* [Requirement] Search the records below for the string "knee", and report each line that contains it.

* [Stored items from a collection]
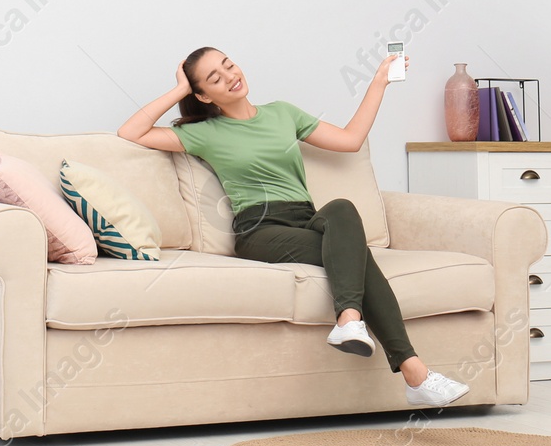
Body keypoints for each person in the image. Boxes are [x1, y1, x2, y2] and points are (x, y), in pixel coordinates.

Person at [116, 46, 470, 407]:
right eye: (215, 79)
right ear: (204, 95)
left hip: (305, 216)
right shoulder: (206, 132)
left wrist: (379, 83)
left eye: (229, 65)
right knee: (356, 255)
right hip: (260, 229)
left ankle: (352, 322)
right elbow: (131, 132)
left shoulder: (282, 113)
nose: (231, 76)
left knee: (343, 210)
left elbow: (350, 141)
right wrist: (180, 90)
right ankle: (412, 370)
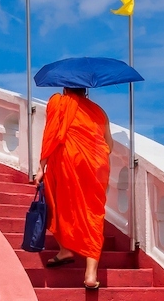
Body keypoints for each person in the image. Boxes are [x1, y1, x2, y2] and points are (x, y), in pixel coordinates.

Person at [37, 87, 113, 289]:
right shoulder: (99, 111)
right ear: (85, 90)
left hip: (69, 161)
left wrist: (41, 166)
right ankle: (90, 274)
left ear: (65, 88)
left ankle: (65, 249)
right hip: (96, 166)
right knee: (93, 214)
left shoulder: (58, 103)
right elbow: (109, 145)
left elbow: (50, 135)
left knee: (60, 203)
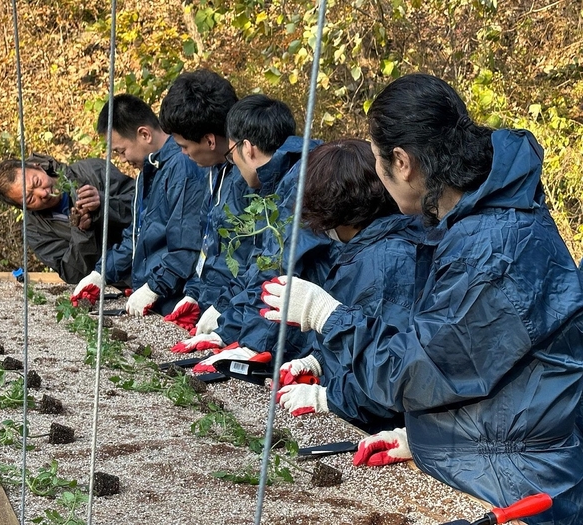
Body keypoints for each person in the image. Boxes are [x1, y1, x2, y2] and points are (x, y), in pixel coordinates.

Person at [260, 73, 583, 525]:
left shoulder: (491, 249)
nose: (377, 174)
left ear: (402, 161)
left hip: (517, 489)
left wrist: (325, 315)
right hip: (491, 463)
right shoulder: (474, 224)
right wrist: (423, 438)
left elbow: (413, 372)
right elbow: (480, 368)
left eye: (376, 160)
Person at [267, 139, 423, 434]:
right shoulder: (366, 247)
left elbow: (392, 372)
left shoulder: (389, 260)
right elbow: (359, 335)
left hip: (382, 425)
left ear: (335, 209)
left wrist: (329, 398)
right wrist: (319, 361)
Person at [178, 95, 334, 369]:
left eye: (231, 155)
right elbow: (259, 264)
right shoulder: (289, 175)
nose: (234, 165)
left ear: (247, 148)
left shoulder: (301, 181)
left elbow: (279, 269)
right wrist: (227, 326)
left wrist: (252, 345)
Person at [71, 94, 207, 316]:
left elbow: (187, 246)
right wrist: (101, 274)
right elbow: (135, 236)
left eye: (121, 151)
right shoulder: (148, 171)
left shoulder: (182, 167)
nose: (122, 160)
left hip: (176, 301)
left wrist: (154, 288)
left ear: (144, 134)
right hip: (156, 299)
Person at [158, 69, 256, 334]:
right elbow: (209, 246)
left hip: (239, 317)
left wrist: (225, 309)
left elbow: (253, 260)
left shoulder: (250, 179)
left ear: (210, 140)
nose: (183, 154)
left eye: (184, 146)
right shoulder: (216, 169)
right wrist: (195, 293)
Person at [0, 153, 134, 284]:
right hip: (117, 285)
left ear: (39, 168)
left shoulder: (93, 171)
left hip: (147, 260)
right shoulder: (36, 231)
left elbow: (147, 206)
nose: (43, 193)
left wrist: (103, 203)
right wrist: (83, 233)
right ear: (24, 208)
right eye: (30, 199)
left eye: (37, 182)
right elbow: (73, 275)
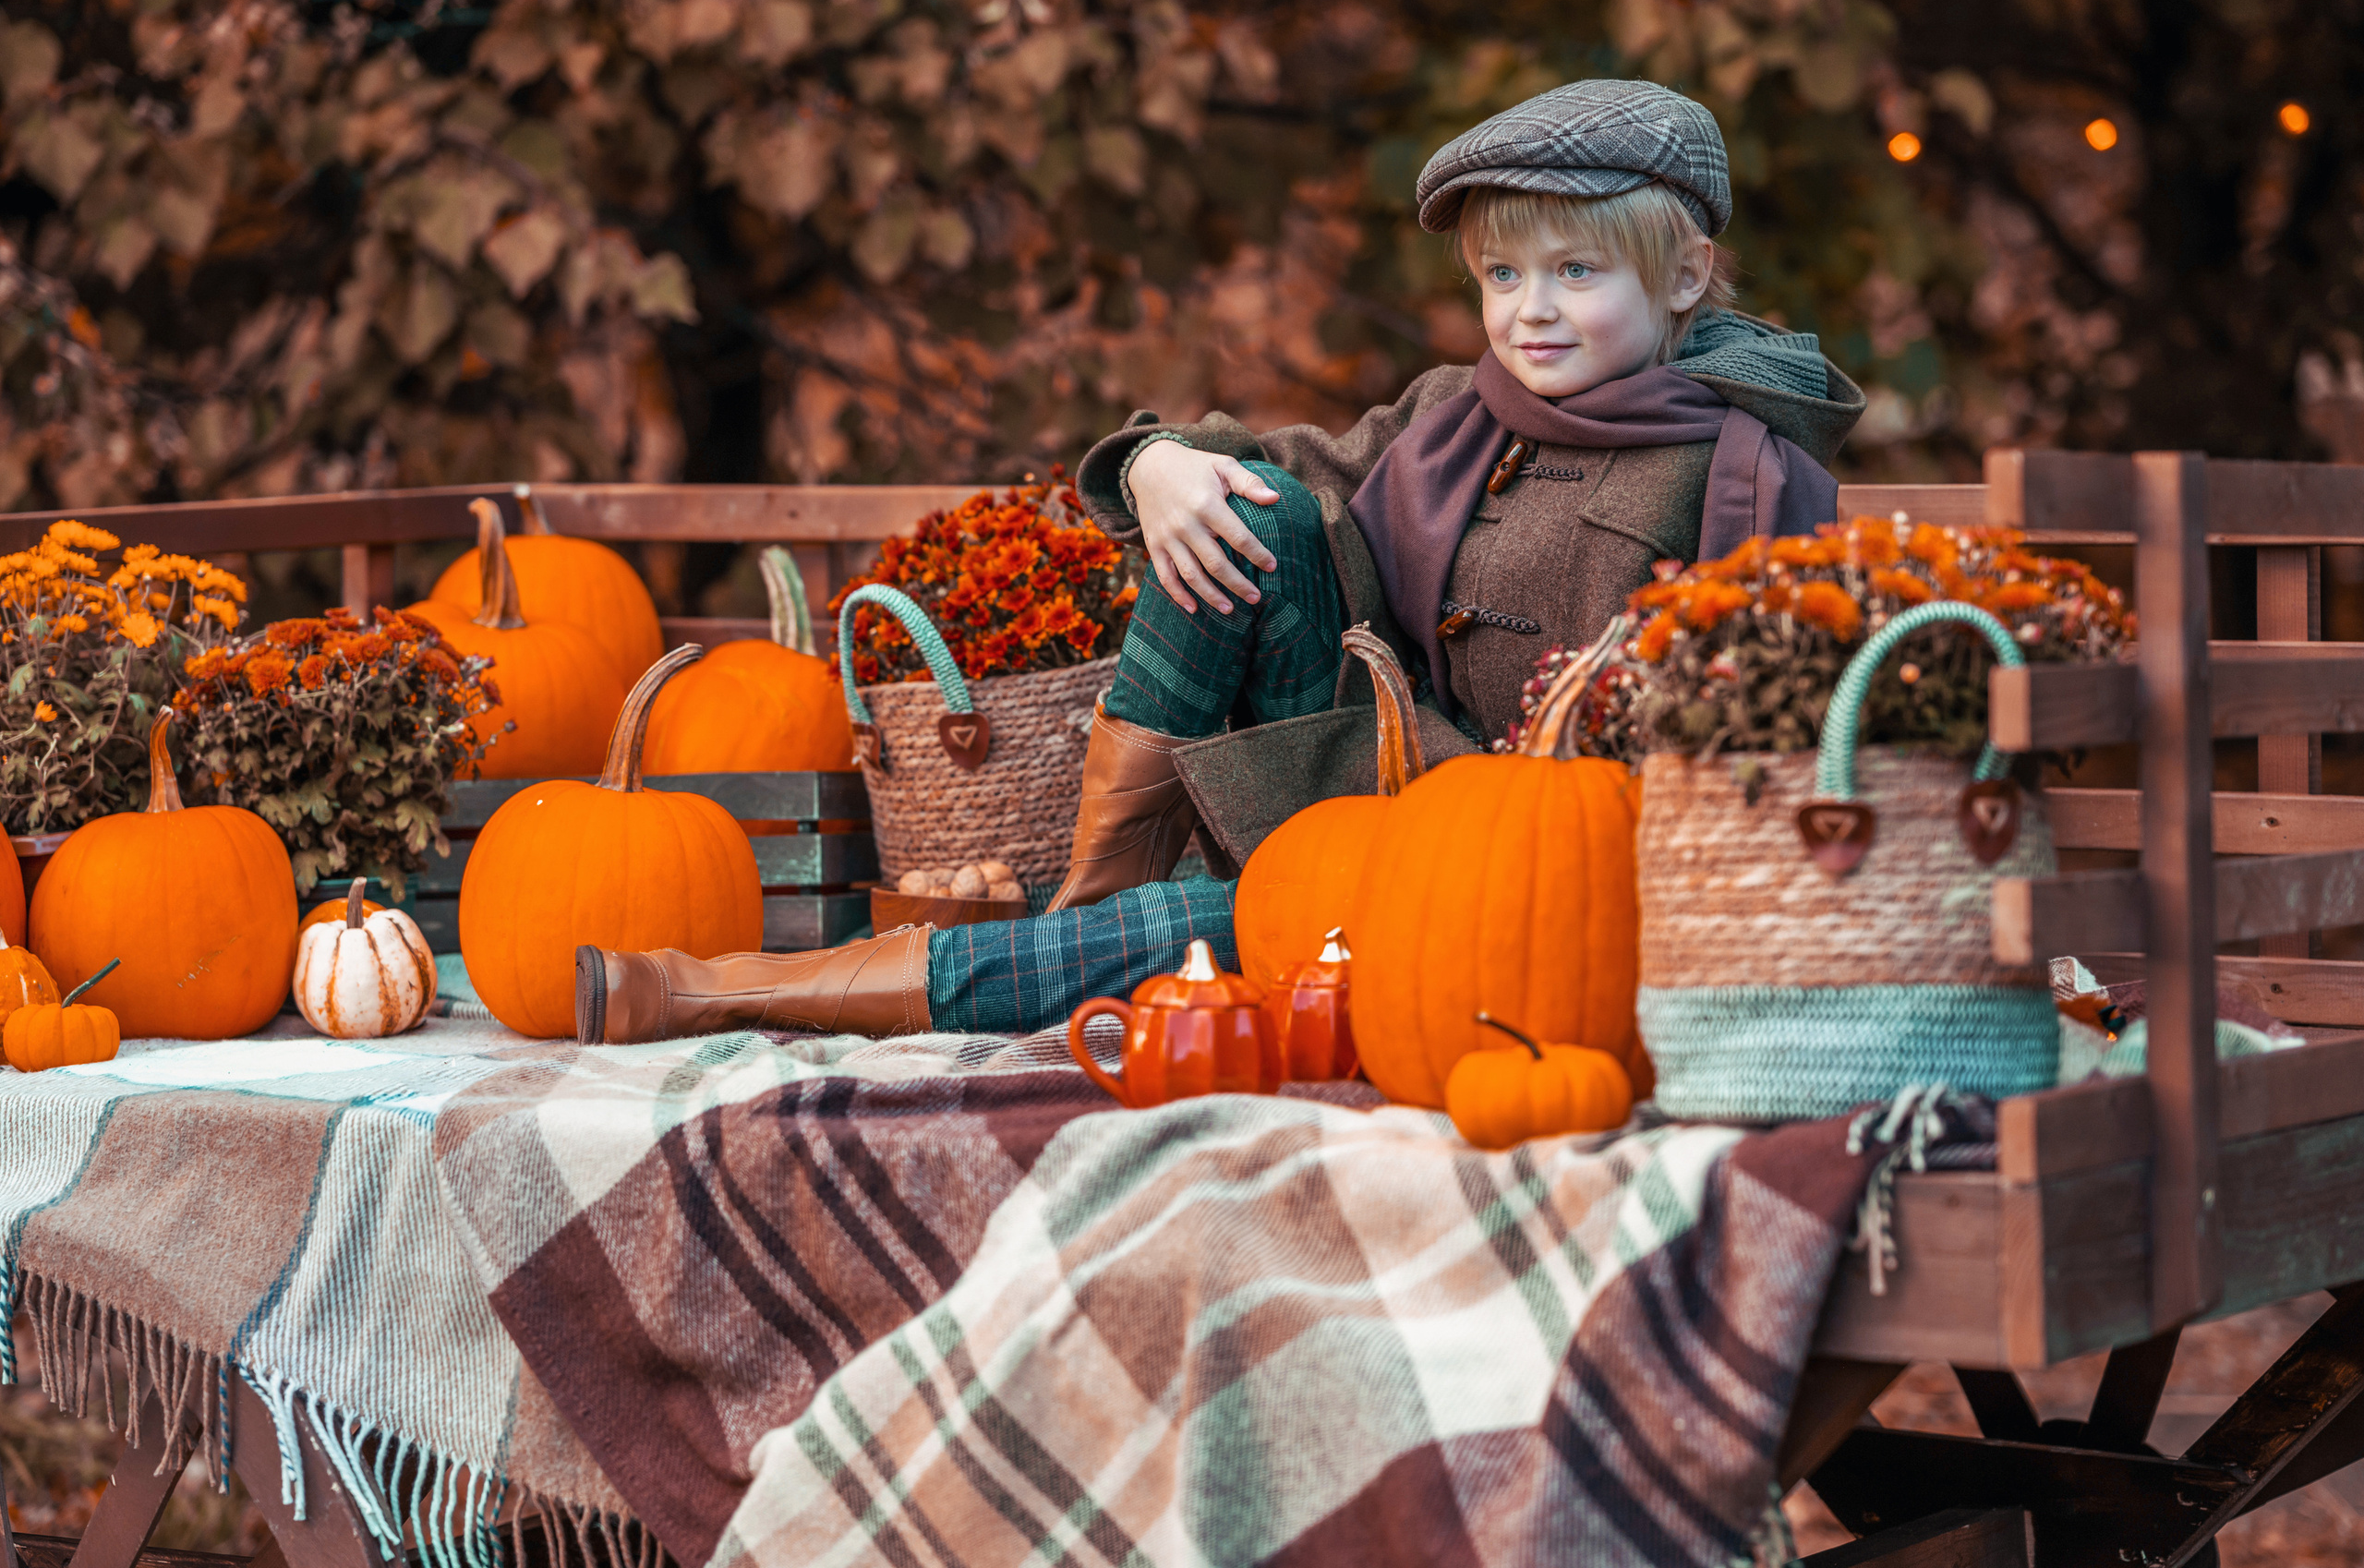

* [Solution to this task]
right knee: (356, 255)
left knee: (343, 210)
right knee: (93, 214)
left knee: (60, 203)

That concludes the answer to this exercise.